AI is currently a “workflow and margin” lever, as Amit described it, a view supported by all speakers. It was interesting that no speakers suggested that AI was going to fundamentally change the way companies were structured and operated. The Oxbow Partners view is that the leading adopters of AI will re-organise around capabilities, with AI taking care of the foundational data gathering and analysis processes and people contextualising those outcomes, applying judgement and using them in relationships. We will be publishing further on this soon.
(You may be pleased or disappointed to hear that this note was written by a human based on handwritten notes.)
Exposure is challenging
There were a couple of interesting anecdotes about risk. Emmanuel Clarke from Intact noted that the risk environment is becoming ever more connected and that achieving true diversification was increasingly hard. AI will only accelerate this trend. Another nod towards scale.

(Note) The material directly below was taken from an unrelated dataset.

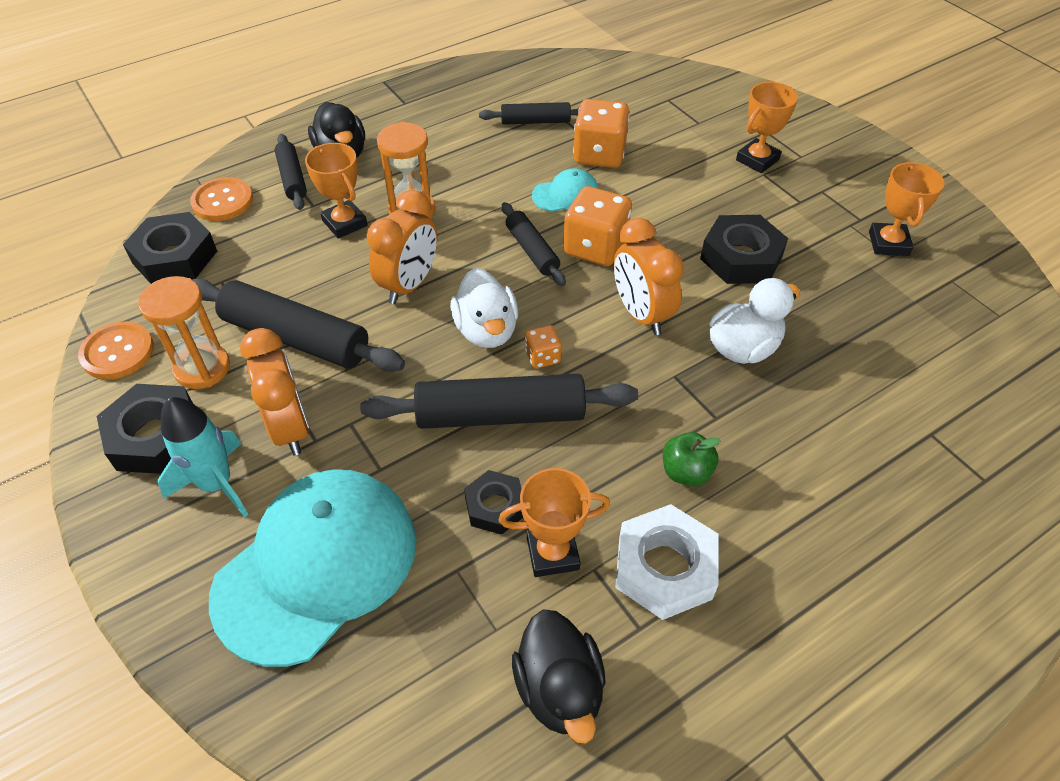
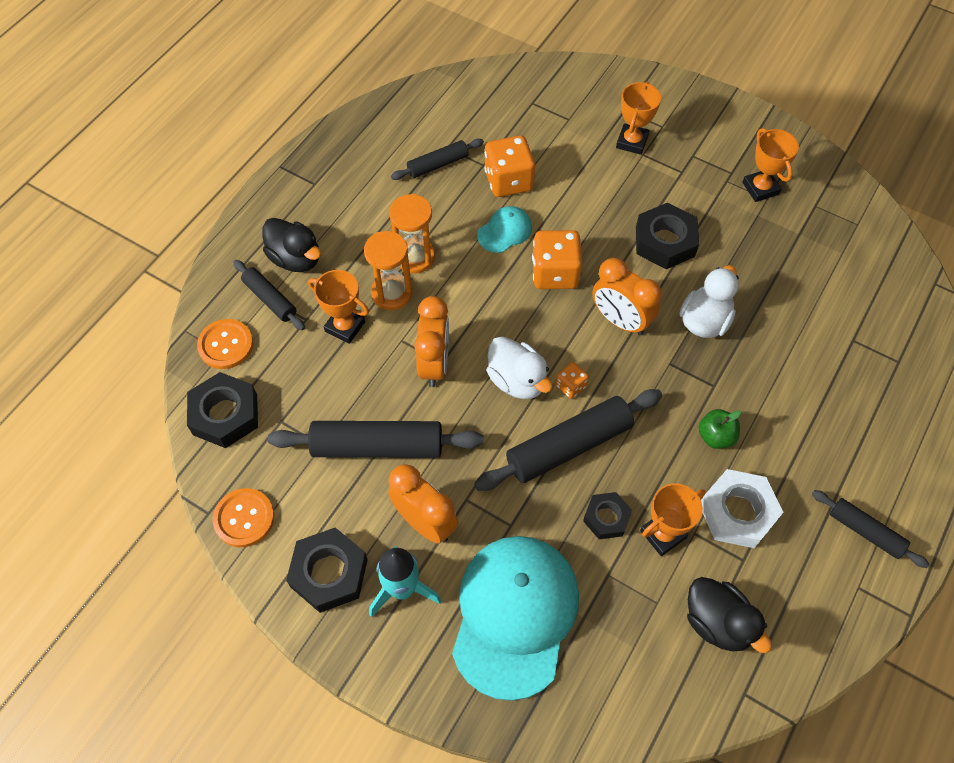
camera: 25 degrees left, 10 degrees up
orange hourglass [138,276,230,389] -> orange hourglass moved to [389,194,435,273]
black rolling pin [501,202,566,286] -> black rolling pin moved to [812,490,929,568]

InsurTech dying, long live FinTech
We observe an interesting shift in the definition of ‘InsurTech’. Startups have been keen to drop this label in recent years as the class has struggled. On the other hand, Greg Williams from Acrisure – a c.$5bn platform – called his business a “global AI-driven Fintech platform”. It is interesting how Fintech is still considered ‘valuation accretive’ whilst InsurTech is not.
Whilst we’re on Acrisure, Greg’s story was fascinating. The company has made around 1,000 acquisitions in the last 12 years and posted compound annual growth of 45% since then. It has an AI platform that gives agents advice on next best actions, but Greg noted the criticality of humans in the sales process.
The company has invested in a payroll company and now sells non-insurance products to clients. Interestingly, the company tested this idea by initially targeting 1,000 clients and selling leads to payroll companies. When it achieved a take-up rate of 55% on that sample, it knew it was time to buy a company. When you test ideas like this, you earn the right to call yourself a Fintech!
The overall take-away is that challenging conditions are ahead, but there was optimism amongst some that challenges also lead to opportunities. But nobody seemed more bullish than the lawyer and bankers on the M&A panel.